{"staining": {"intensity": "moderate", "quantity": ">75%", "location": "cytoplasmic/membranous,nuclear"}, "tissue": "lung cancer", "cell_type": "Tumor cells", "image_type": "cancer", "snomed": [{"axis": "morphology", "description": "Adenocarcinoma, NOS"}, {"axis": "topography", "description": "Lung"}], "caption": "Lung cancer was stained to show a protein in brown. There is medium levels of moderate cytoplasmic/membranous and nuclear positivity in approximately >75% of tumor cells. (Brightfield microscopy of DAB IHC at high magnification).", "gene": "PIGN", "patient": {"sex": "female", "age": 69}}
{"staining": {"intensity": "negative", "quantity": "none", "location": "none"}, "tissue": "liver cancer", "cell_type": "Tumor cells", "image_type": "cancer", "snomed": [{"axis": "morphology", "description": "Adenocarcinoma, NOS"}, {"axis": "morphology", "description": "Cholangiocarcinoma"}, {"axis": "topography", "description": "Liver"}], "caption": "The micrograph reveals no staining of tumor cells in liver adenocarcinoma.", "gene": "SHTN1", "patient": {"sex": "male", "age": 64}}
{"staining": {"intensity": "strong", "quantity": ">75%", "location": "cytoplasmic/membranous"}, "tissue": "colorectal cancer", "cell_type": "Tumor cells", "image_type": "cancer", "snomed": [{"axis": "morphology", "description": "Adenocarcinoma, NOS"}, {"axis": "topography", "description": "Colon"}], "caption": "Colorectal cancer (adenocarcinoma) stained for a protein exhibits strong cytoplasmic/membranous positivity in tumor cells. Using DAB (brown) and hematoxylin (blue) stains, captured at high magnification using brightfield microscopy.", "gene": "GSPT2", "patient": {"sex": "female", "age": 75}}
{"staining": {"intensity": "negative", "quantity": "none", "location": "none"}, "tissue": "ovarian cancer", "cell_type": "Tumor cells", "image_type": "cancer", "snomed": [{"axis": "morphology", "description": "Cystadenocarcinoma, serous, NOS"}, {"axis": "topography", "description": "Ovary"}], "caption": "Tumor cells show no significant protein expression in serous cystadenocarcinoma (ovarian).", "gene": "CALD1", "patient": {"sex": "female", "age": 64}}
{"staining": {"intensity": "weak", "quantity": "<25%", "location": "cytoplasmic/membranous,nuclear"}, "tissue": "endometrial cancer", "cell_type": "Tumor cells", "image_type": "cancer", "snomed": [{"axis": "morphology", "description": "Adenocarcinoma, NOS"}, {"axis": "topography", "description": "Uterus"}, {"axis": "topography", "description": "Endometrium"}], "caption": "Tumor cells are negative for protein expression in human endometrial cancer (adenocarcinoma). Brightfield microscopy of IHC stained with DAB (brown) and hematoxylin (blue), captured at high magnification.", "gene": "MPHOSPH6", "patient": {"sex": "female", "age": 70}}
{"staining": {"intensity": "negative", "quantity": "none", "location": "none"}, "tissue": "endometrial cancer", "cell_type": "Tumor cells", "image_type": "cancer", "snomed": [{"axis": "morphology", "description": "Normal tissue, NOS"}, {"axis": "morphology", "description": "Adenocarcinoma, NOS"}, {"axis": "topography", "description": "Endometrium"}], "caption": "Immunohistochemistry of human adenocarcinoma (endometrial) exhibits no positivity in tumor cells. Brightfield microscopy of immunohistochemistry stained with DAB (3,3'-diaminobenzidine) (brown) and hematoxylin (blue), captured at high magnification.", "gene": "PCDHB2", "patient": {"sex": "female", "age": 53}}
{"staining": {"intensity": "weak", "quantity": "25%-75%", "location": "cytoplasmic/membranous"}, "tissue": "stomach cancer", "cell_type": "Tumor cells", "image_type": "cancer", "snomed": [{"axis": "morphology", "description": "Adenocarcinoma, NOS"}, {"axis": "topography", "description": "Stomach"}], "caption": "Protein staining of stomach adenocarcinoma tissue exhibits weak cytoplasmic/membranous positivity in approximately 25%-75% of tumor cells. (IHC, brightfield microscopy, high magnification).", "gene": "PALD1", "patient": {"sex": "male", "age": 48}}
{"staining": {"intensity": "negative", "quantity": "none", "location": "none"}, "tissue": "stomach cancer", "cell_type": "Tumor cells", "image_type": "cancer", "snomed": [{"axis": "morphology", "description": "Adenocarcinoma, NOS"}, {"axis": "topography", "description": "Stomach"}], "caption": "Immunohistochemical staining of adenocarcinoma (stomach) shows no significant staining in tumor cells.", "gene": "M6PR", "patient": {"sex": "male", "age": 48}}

******************************

YOUR TASK:
Go through the listing above and find each line that contains "approximately", then copy it.

RESPONSE TO THE TASK:
{"staining": {"intensity": "moderate", "quantity": ">75%", "location": "cytoplasmic/membranous,nuclear"}, "tissue": "lung cancer", "cell_type": "Tumor cells", "image_type": "cancer", "snomed": [{"axis": "morphology", "description": "Adenocarcinoma, NOS"}, {"axis": "topography", "description": "Lung"}], "caption": "Lung cancer was stained to show a protein in brown. There is medium levels of moderate cytoplasmic/membranous and nuclear positivity in approximately >75% of tumor cells. (Brightfield microscopy of DAB IHC at high magnification).", "gene": "PIGN", "patient": {"sex": "female", "age": 69}}
{"staining": {"intensity": "weak", "quantity": "25%-75%", "location": "cytoplasmic/membranous"}, "tissue": "stomach cancer", "cell_type": "Tumor cells", "image_type": "cancer", "snomed": [{"axis": "morphology", "description": "Adenocarcinoma, NOS"}, {"axis": "topography", "description": "Stomach"}], "caption": "Protein staining of stomach adenocarcinoma tissue exhibits weak cytoplasmic/membranous positivity in approximately 25%-75% of tumor cells. (IHC, brightfield microscopy, high magnification).", "gene": "PALD1", "patient": {"sex": "male", "age": 48}}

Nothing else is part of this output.